William Graham Moffat (21 February 1866 - 12 December 1951) was a Scottish actor, director and playwright. He is best known for his 1910 comedy Bunty Pulls the Strings.
His father was William Moffat and his mother was Helen Dobson. The third of eight children, he was born in Glasgow, Scotland. There, he was exposed at an early age to the theatres and sixpenny galleries of the city and to numerous famous comedians and entertainers of the day.
He was married in 1897 to the stage actress and costume designer, Margaret Liddell Linck (1882–1942). His wife was also a suffragist, and in 1907 Graham Moffat founded the Men’s League for Women’s Suffrage in Glasgow. He also penned a suffrage propaganda play, The Maid and the Magistrate.

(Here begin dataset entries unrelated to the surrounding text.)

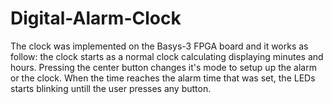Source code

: # Digital-Alarm-Clock
The clock was implemented on the Basys-3 FPGA board and it works as follow: the clock starts as a normal clock calculating displaying minutes and hours. Pressing the center button changes it's mode to setup up the alarm or the clock. When the time reaches the alarm time that was set, the LEDs starts blinking untill the user presses any button.
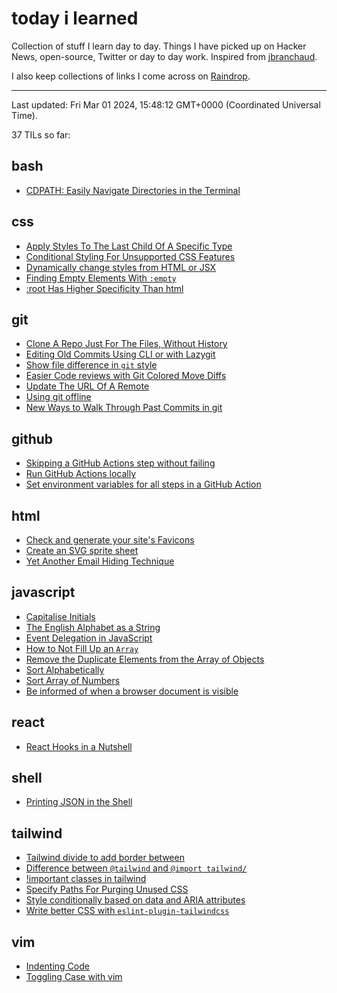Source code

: # today i learned

Collection of stuff I learn day to day. Things I have picked up on Hacker News, open-source, Twitter or day to day work. Inspired from [jbranchaud](https://news.ycombinator.com/item?id=22908044).

I also keep collections of links I come across on [Raindrop](https://raindrop.io/adhiraj/).

---

Last updated: Fri Mar 01 2024, 15:48:12 GMT+0000 (Coordinated Universal Time).

37 TILs so far:

## bash

- [CDPATH: Easily Navigate Directories in the Terminal](/bash/cdpath-easily-navigate-directories-in-the-terminal.md)

## css

- [Apply Styles To The Last Child Of A Specific Type](/css/apply-styles-to-the-last-child-of-a-specific-type.md)
- [Conditional Styling For Unsupported CSS Features](/css/conditional-styling-for-unsupported-css-features.md)
- [Dynamically change styles from HTML or JSX](/css/dynamically-change-styles-from-html-or-jsx.md)
- [Finding Empty Elements With `:empty`](/css/finding-empty-elements.md)
- [:root Has Higher Specificity Than html](/css/root-has-higher-specificity-than-html.md)

## git

- [Clone A Repo Just For The Files, Without History](/git/clone-a-repo-just-for-the-files-without-history.md)
- [Editing Old Commits Using CLI or with Lazygit](/git/edit-old-commit.md)
- [Show file difference in `git` style](/git/file-difference-in-git-style.md)
- [Easier Code reviews with Git Colored Move Diffs](/git/git-colored-move-diffs.md)
- [Update The URL Of A Remote](/git/update-the-url-of-a-remote.md)
- [Using git offline](/git/using-git-offline.md)
- [New Ways to Walk Through Past Commits in git](/git/walk-through-past-commits.md)

## github

- [Skipping a GitHub Actions step without failing](/github/continue-on-fail.md)
- [Run GitHub Actions locally](/github/run-github-actions-locally.md)
- [Set environment variables for all steps in a GitHub Action](/github/set-environment-for-all-steps.md)

## html

- [Check and generate your site's Favicons](/html/check-and-generate-favicons.md)
- [Create an SVG sprite sheet](/html/create-an-svg-sprite-sheet.md)
- [Yet Another Email Hiding Technique ](/html/email-hiding-technique.md)

## javascript

- [Capitalise Initials](/javascript/capitalise-initials.md)
- [The English Alphabet as a String](/javascript/english-alphabets.md)
- [Event Delegation in JavaScript](/javascript/event-delegation.md)
- [How to Not Fill Up an `Array`](/javascript/filling-up-array.md)
- [Remove the Duplicate Elements from the Array of Objects](/javascript/remove-duplicates-from-array-of-objects.md)
- [Sort Alphabetically](/javascript/sort-alphabetically.md)
- [Sort Array of Numbers](/javascript/sort-numbers.md)
- [Be informed of when a browser document is visible](/javascript/visibility-of-browser-document.md)

## react

- [React Hooks in a Nutshell](/react/react-hooks.md)

## shell

- [Printing JSON in the Shell](/shell/printing-json.md)

## tailwind

- [Tailwind divide to add border between](/tailwind/divide-to-add-border-between.md)
- [Difference between `@tailwind` and `@import tailwind/`](/tailwind/import-tailwind.md)
- [!important classes in tailwind](/tailwind/important-classes-in-tailwind.md)
- [Specify Paths For Purging Unused CSS](/tailwind/specify-paths-for-purging-unused-css.md)
- [Style conditionally based on data and ARIA attributes](/tailwind/style-conditionally-based-on-data-and-aria-attributes.md)
- [Write better CSS with `eslint-plugin-tailwindcss`](/tailwind/write-better-tailwind-with-eslint.md)

## vim

- [Indenting Code](/vim/indenting-code.md)
- [Toggling Case with vim](/vim/toggling-case-with-vim.md)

Bunty Pulls the Strings was a huge hit in London’s West End, his biggest success, running for 617 shows at the Haymarket Theatre in 1911. In reviewing the play when it debuted on Broadway late in 1911, the New York Times classed Moffat beside J. M. Barrie and wrote, "it is the freshest and most wholesome thing that the theatres in New York have housed since the days of Peter Pan." The Scottish actress Molly Pearson played the title role of Bunty in New York. The comic actor James Finlayson played Bunty's father both New York and in London. The play was made into a film in 1921.
Moffat himself directed at least one film, Till the Bells Ring, a 46-minute experimental sound film based on the comedy of the same name he mounted in 1908. The film starred Moffat, his wife and his daughter.
He was living in Cape Town, South Africa, by 1950 and he died there in 1951, aged 85.